Göz Hastalıkları Uzmanı Prof. Dr. Yusuf Yıldırım, astigmatizmanın, görme kalitesini bozan ve çoklukla çift görme, kayan imajlar ve gece görüşü problemlerine yol açan bir refraktif kusur olduğunu aktardı.
Sorunun nizamlı ve sistemsiz olmak üzere ikiye ayrıldığını tabir eden Yıldırım, şu bilgileri verdi:
“Düzenli astigmatizma hadiselerinde gözlük, kontakt lens yahut çağdaş lazer teknolojileriyle tedavi uygulanabilmektedir. Son yıllarda ise ‘Smile Pro’ olarak isimlendirilen lentükül cerrahisi yolu popülerlik kazanmıştır. ‘Smile Pro’ metoduyla 5 numaraya kadar olan astigmatizmaları aktif ve inançlı formda tedavi edebiliyoruz.

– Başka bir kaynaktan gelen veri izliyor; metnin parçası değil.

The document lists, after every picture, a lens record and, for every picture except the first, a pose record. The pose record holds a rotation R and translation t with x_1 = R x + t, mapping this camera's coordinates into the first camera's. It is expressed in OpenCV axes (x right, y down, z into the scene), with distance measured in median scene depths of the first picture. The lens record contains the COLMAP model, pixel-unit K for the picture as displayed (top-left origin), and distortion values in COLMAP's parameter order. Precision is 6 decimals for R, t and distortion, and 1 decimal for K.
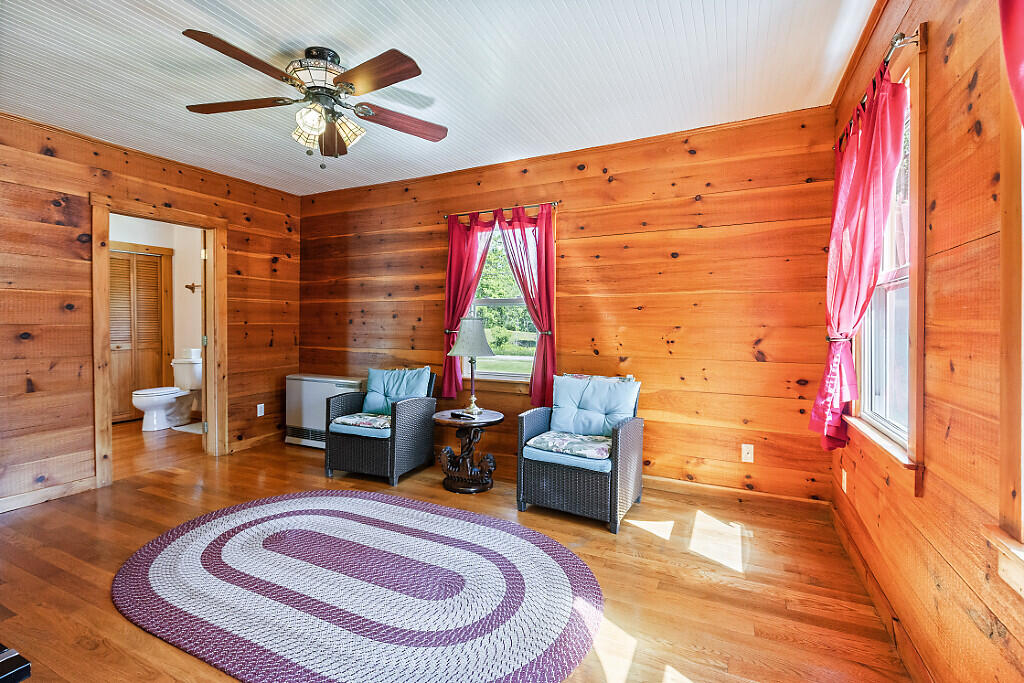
lens RADIAL K [[469.7, 0, 510.7], [0, 469.7, 326.2], [0, 0, 1]] dist [-0.001362, -0.001228]
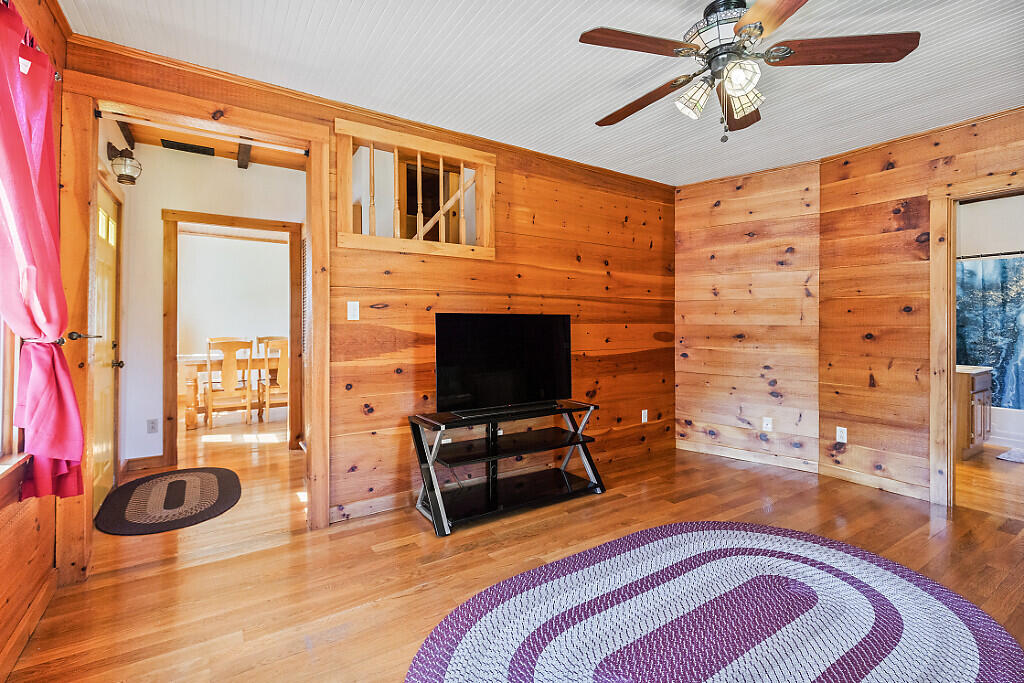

Kornea içindeki lazerle oluşturduğumuz parçayı küçük bir yan kesiden dışarıya çıkarıyoruz. Bu usuldeki gelişmeler, astigmatizmanın tedavisini çok daha tesirli hale getirdi.”
Işıklarda parlama ve ışık saçılmaları üzere sorunların de sıklıkla yaşanabildiğine dikkati çeken Yıldırım, “Astigmatizma tedavisinde kullanılan teknikler ortasında Smile Pro, PRK, yüzey ablasyon tedavileri ve klâsik Lasik teknikleri bulunmaktadır. Bu yollarla astigmatizmayı epey faal ve inançlı bir formda tedavi edebilmekteyiz. Lakin her hastanın göz yapısı ve tedavi süreci farklı olduğu için detaylı göz muayenesi ve şahsî kıymetlendirme önemlidir” tabirlerini kullandı.
“Tedavide hastaların yaş ve göz yapısı göz önünde bulundurulmalı”
Prof. Dr. Yıldırım, astigmatizmanın çocukluk periyodunda erken tespitinin, ilerleyen yıllarda kalıcı görme kaybının önlenmesi açısından kıymetli olduğuna işaret etti.
Yıldırım, “Astigmatizma, çocuklarda göz tembelliğine yol açabiliyor. Bu yüzden erken müdahale edilmesi çok değerli. Gözlük yahut kontak lensle yapılan tedaviler, çocuğun ilerleyen yaşlarda sağlıklı bir görme yeteneğine sahip olmasını sağlar” değerlendirmelerinde bulundu.
Sorunun cerrahi tedavisinde hastaların yaş ve göz yapısı göz önünde bulundurulması gerektiğini vurgulayan Yıldırım, her hasta için en uygun usulün seçilmesi gerektiğini belirtti.